Monday, March 03, 2014

Whole, sustainable fish in a barrel

Are Whole Foods customers really that bad? Nils Parker thinks so. And it's certainly the kind of thing you can assert without drawing too much controversy. It's fish-in-a-barrel at this point. Do people who shop at Whole Foods get all defensive and excuses-excuses about it? Yes, even if the excuses, like Wegmans not having a bulk grains-and-legumes section, or the local Gristedes being more expensive, are tough to dispute. It's embarrassing to admit to shopping at Whole Foods, so much so that even legitimate reasons sound like silly excuses. Even if you don't show up in a new Prius (or any Prius) and head-to-toe Lululemon (or any Lululemon), you're in effect confessing to being that guy.

Parker engages in a bit of the ol' assertion of a perfect stranger's thoughts, but it's OK, because the stranger is a Whole Foods shopper, not a human being:

They stand in the middle of the aisles, blocking passage of any other cart, staring intently at the selection asking themselves that critical question: which one of these olive oils makes me seem coolest and most socially conscious, while also making the raw vegetable salad I’m preparing for the monthly condo board meeting seem most rustic and artisanal?
Eh. Perhaps customers are this insufferable other branches. One can infer such insufferableness from my favorite Whole Foods sign, which I'm sure I've posted before but now's as good a time as any to bring it to new readers:


But at the Princeton branch (a good drive's remove from the town or university, deep in strip mall and office park territory), the customers seem quite reasonable, as well as a socioeconomic mix. (These things could well be related.) It's a popular lunch stop for people who work in the area, and not just in the pharmaceutical-company-executive sense. Also for locale-specific reasons, the staff will be, say, preppy blond teens from the area, so between the posher staff and less-posh clientele, there's less of a customer-cashier class divide than one might find at a big-city branch. It's not that this region is somehow devoid of entitlement. The behaviors Parker describes are ones I've seen... in coffee shops. On NJ Transit.

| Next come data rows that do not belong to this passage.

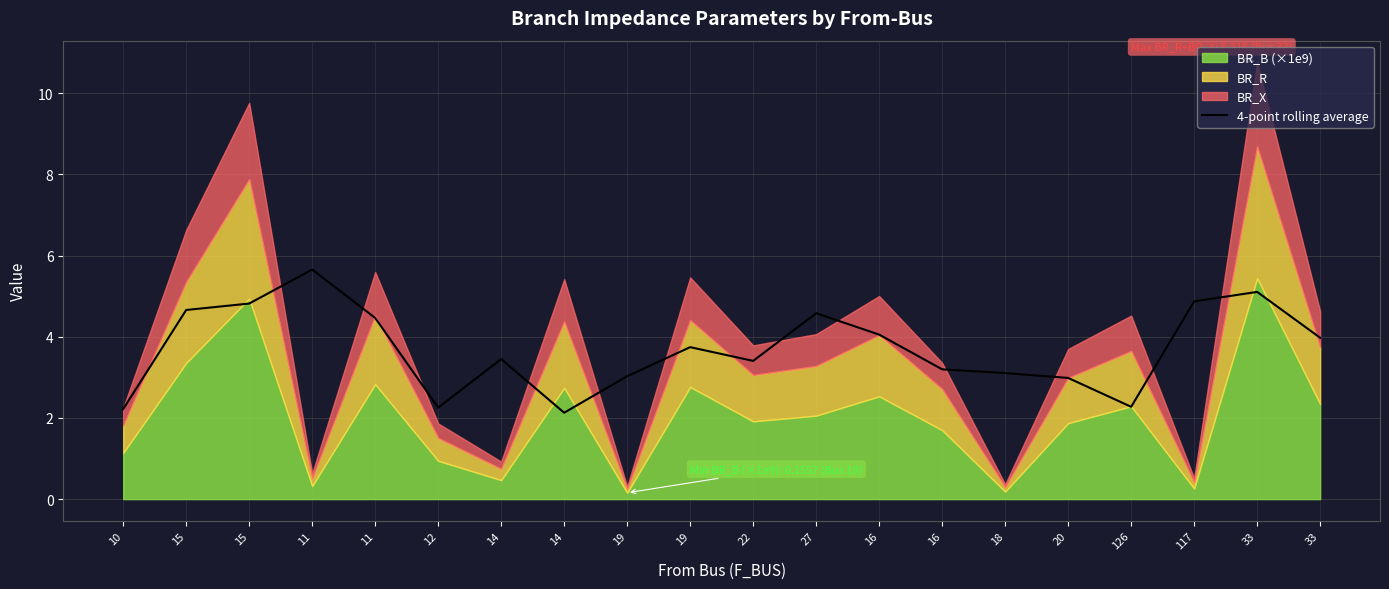

Reading left to right, list all the values displayed in this chart.

10=2.2	15=4.7	15=4.8	11=5.7	11=4.5	12=2.3	14=3.5	14=2.1	19=3.0	19=3.7	22=3.4	27=4.6	16=4.1	16=3.2	18=3.1	20=3.0	126=2.3	117=4.9	33=5.1	33=4.0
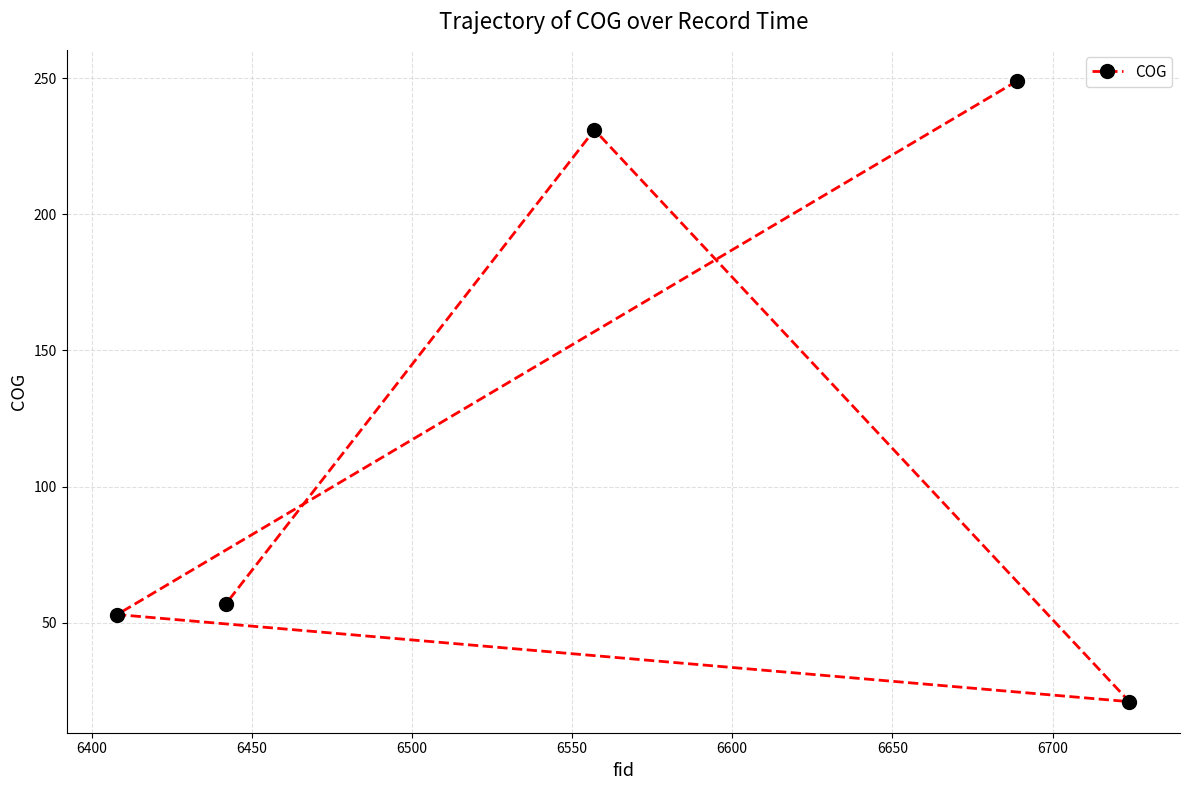

Reading left to right, transcribe all the data shown in this chart.

53	57	231	249	21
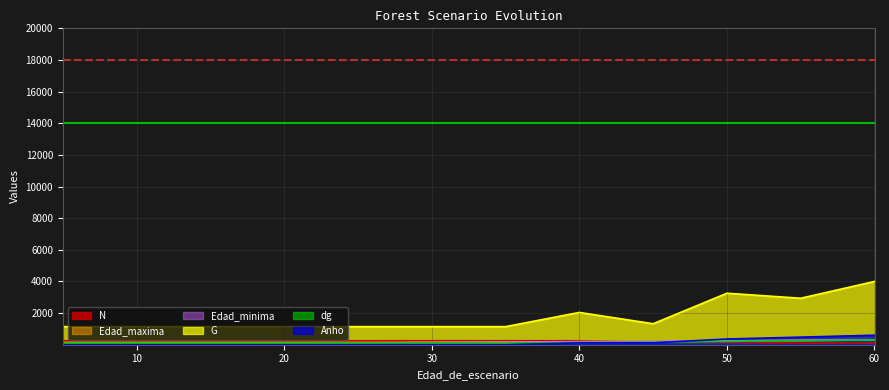

What are all the series names shown in the legend?

N, Edad_maxima, Edad_minima, G, dg, Anho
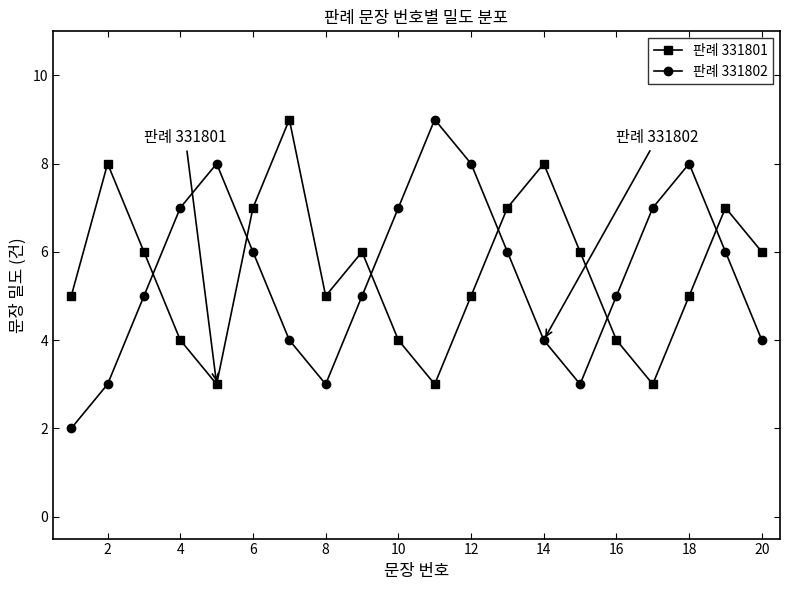

How many series are shown in this chart?

2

Most which is precious or insufferable seems to cluster in town itself, with its no-prices-given food boutiques and tiny seasonal farmers market where the ten interested parties must fight over a bunch of lacinato kale.

But yes, maybe Whole Foods is, as a rule, that bad. But it's too easy a target. It's too easy to write about the cliché, and to ignore the reasonable hordes in favor of the rare few who meet it.

2 comments:

Glove Slap said...

I wonder if Nils Parker ever shops at those non-Whole Foods stores he mentioned, cause "regular" stores also get their share of jerks. The WF I usually shop at is so cramped and unrelentingly crowded, it's like "Soylent Green" and no one would get away with too much obnoxious behavior.
There's certainly seems to be a significantly higher sense of entitlement in people of a certain tax bracket, no matter where they are. But working class and poor people have a parallel problem with chips-on-shoulders and plain obliviousness that manifests in less fancy supermarkets, and in my neighborhood I would not DREAM of putting someone's basket at the end of the line. Way to get stabbed.

Phoebe Maltz Bovy said...

While I'm sure he's been in a regular supermarket, if for no other reason than that was the only option until a few years ago, I agree that he presents rich people as uniformly awful, and not-rich ones as uniformly delightful.

And it's not just by implication - his bit about how wonderful everyone is who works at Whole Foods seemed... patronizing? Overkill? The idea seemed to be that to work at a rich-person supermarket is the ultimate martyrdom, the most trying job imaginable. As if rather than being treated with respect, Whole Foods workers should be solemnly thanked for their service.